Bref, n’hésitez pas à compléter les extraits, j’suis sure que vous avez tous un passage préféré… Et si pas encore, à vos bouquins!!!  🙂

Bonne lecture!

L’écume des jours :

Colin, qui possède une fortune suffisante pour vivre convenablement sans travailler pour les autres, son un ami nommé Chick, qui ne dispose pas de cette chance, puisque, étant ingénieur, il est très pauvre (contrairement aux ouvriers). Et le cuisinier stylé de Colin, Nicolas. Ce dernier va collectionner les aventures tout en restant aveugle face à l’amour d’Isis, une amie d’Alise et Chloé.

 

Un jour, Chick fait la connaissance d’une fille, Alise, qui est parente de Nicolas. Colin, jaloux, désire lui aussi connaître une fille, et tombe amoureux de Chloé lors d’une fête. Il se marie avec elle et donne une partie de son argent à Chick pour qu’il épouse Alise. Chloé tombe malade : elle a un nénuphar qui pousse dans son poumon. Pour la guérir, Colin lui achète des fleurs et l’envoie à la montagne. Quand elle revient, le nénuphar n’est plus là, mais elle ne peut utiliser maintenant qu’un seul poumon. Colin doit chercher un travail pour acheter des fleurs, quand Chloé tombe de nouveau malade, de l’autre poumon. (Merci Wikipédia!!!)

 

Avant de vous jeter confortablement devant un grand écran, car le roman sera prochainement adapté, rumeur qui court…, je vous conseille de le lire ou de le relire !

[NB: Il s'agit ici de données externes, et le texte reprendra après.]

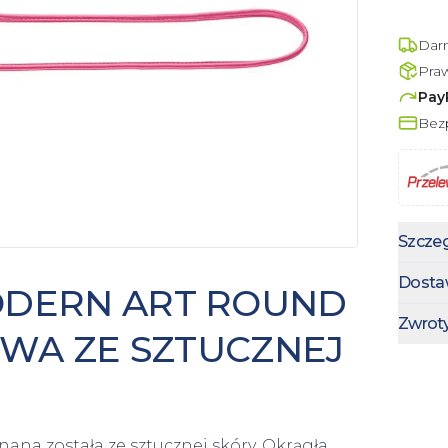
Dar
Pra
Pay
Bezp
Szczeg
Dosta
ODERN ART ROUND
Zwrot
OWA ZE SZTUCZNEJ
ana została ze sztucznej skóry. Okrągła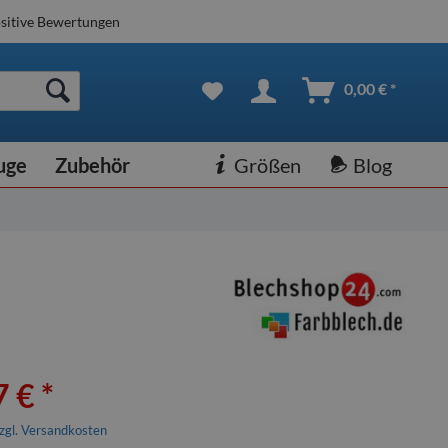
sitive Bewertungen
0,00 € *
uge
Zubehör
Größen
Blog
 € *
zgl. Versandkosten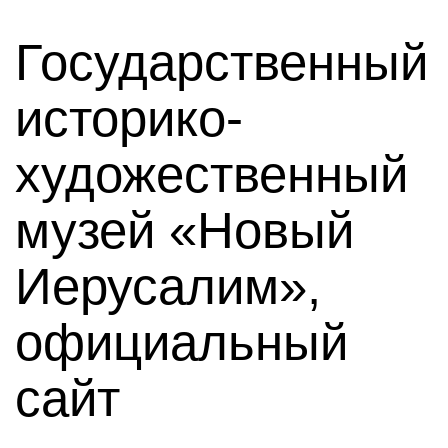
Государственный
историко-
художественный
музей «Новый
Иерусалим»,
официальный
сайт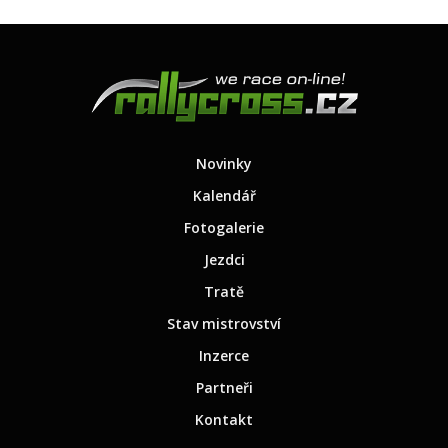
Novinky
Kalendář
Fotogalerie
Jezdci
Tratě
Stav mistrovství
Inzerce
Partneři
Kontakt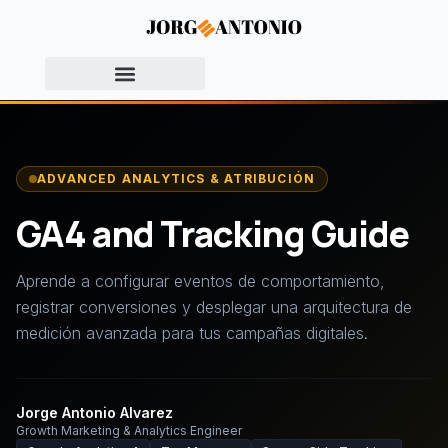
ADVANCED ANALYTICS & ATRIBUCIÓN
GA4 and Tracking Guide
Aprende a configurar eventos de comportamiento,
registrar conversiones y desplegar una arquitectura de
medición avanzada para tus campañas digitales.
Jorge Antonio Alvarez
Growth Marketing & Analytics Engineer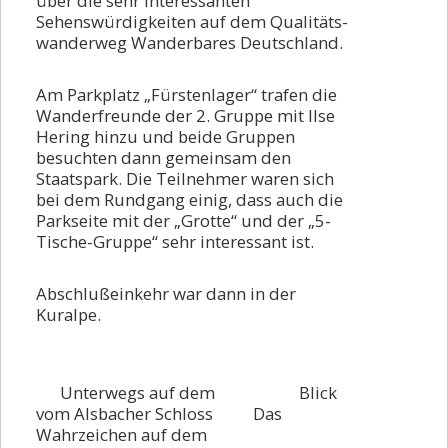
über die sehr interessanten
Rückblick 2022
Sehenswürdigkeiten auf dem Qualitäts-
wanderweg Wanderbares Deutschland.
Rückblick 2021
Rückblick 2020
Am Parkplatz „Fürstenlager“ trafen die
Wanderfreunde der 2. Gruppe mit Ilse
Rückblick 2019
Hering hinzu und beide Gruppen
Rückblick 2018
besuchten dann gemeinsam den
Staatspark. Die Teilnehmer waren sich
Rückblick 2017
bei dem Rundgang einig, dass auch die
Rückblick 2016
Parkseite mit der „Grotte“ und der „5-
Tische-Gruppe“ sehr interessant ist.
Start
Klubabend
Abschlußeinkehr war dann in der
Kuralpe.
Winterwanderung
Ehrungsfest
Schneeschuhwandern
Unterwegs auf dem Blick
vom Alsbacher Schloss Das
Lampertheim
Wahrzeichen auf dem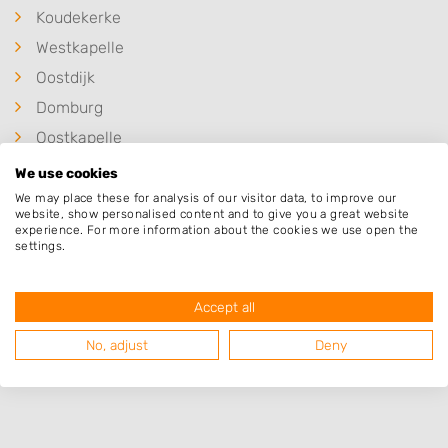
Koudekerke
Westkapelle
Oostdijk
Domburg
Oostkapelle
Middelburg
We use cookies
Serooskerke
We may place these for analysis of our visitor data, to improve our
website, show personalised content and to give you a great website
Vlissingen
experience. For more information about the cookies we use open the
settings.
Accept all
Deze mensen gingen u voor
No, adjust
Deny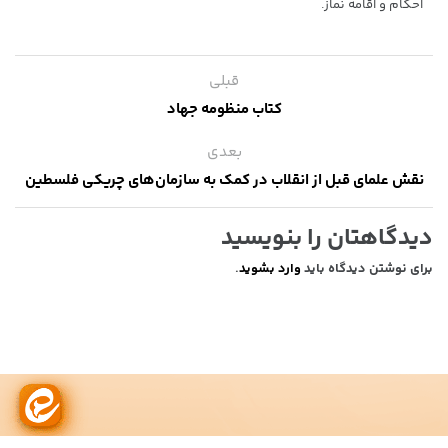
احکام و اقامه نماز.
قبلی
کتاب منظومه جهاد
بعدی
نقش علمای قبل از انقلاب در کمک به سازمان‌های چریکی فلسطین
دیدگاهتان را بنویسید
برای نوشتن دیدگاه باید
وارد بشوید
.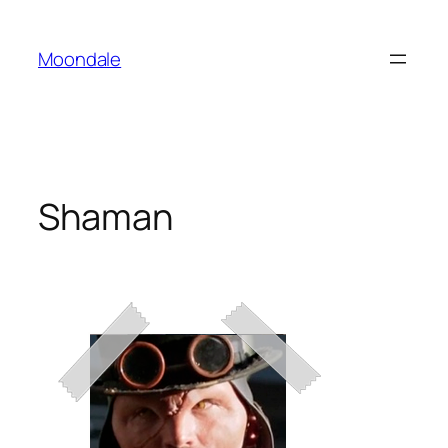
Saltar
al
Moondale
contenido
Shaman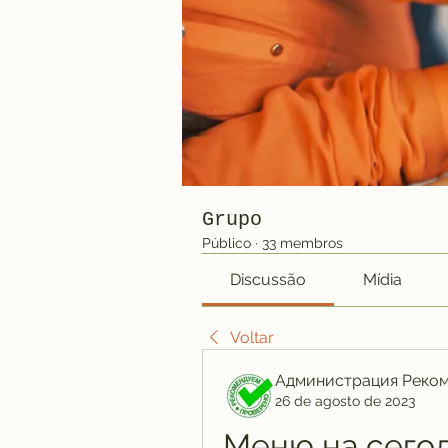
Grupo
Público
·
33 membros
Discussão
Mídia
Voltar
Администрация Реко
26 de agosto de 2023
Меню на сегод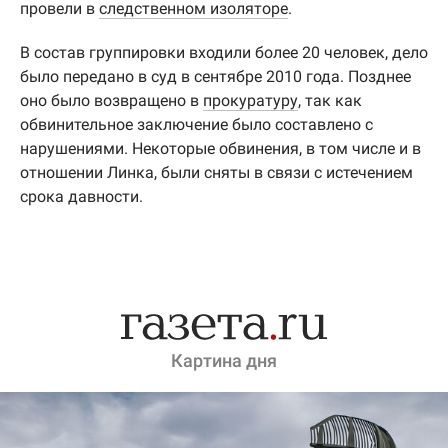
провели в
следственном изоляторе
.
В состав группировки входили более 20 человек, дело
было передано в суд в сентябре 2010 года. Позднее
оно было возвращено в
прокуратуру
, так как
обвинительное заключение было составлено с
нарушениями. Некоторые обвинения, в том числе и в
отношении Линка, были сняты в связи с истечением
срока давности.
Картина дня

Ce livre vous transportera dans un imaginaire pourtant proche de la réalité avec des personnages attachants, énervants, amoureux, passionnés et touchants, et une souris grise…


Bonne lecture !

 

 

Extraits :

               Avant-propos : « …l’histoire est entièrement vraie, puisque je l’ai imaginée d’un bout à l’autre. »


              – « Il me faudra des mois, des mois, pour que je me rassasie des baisers à vous donner. Il faudra des ans de mois pour épuiser les baisers que je veux poser sur vous, sur vos mains, sur vos cheveux, sur vos yeux, sur votre cou… »

              –  « … Ce qui m’intéresse, ce n’est pas le bonheur de tous les hommes, c’est celui de chacun. »

              – « Le plus clair de mon temps, dit Colin, je le passe à l’obscurcir. »


 

Les catilinaires :

Tout commence lorsqu’un couple de retraités réalise son rêve : avoir une maison à la campagne au fond d’un bois pour y vivre une solitude à deux, loin d’un monde furieux.

Autour de chez eux, personne, à part une petite maison où vivent un ancien médecin et sa femme. Par politesse, ils veulent les rencontrer. Ils font alors la connaissance de ce voisin, Palamède Bernardin. Tous les jours, à 16 heures, Palamède prend l’habitude de leur rendre visite, ou plutôt, il vient chez eux, s’assoit dans le fauteuil qu’il s’est choisi et ne dit plus un mot ; puis s’en retourne chez lui, toujours ponctuel, à 18 heures. Le couple de retraités, quand il essaie d’en apprendre davantage sur lui, a plutôt l’impression de déranger Monsieur Bernardin. Les visites deviennent un enfer, il faut trouver un moyen de se débarrasser de lui, mais lequel ? (merci Wikipédia!!!)

Un de mes premiers Nothomb, et aujourd’hui encore l’un de mes préférés… Un certain attachement à ces personnages!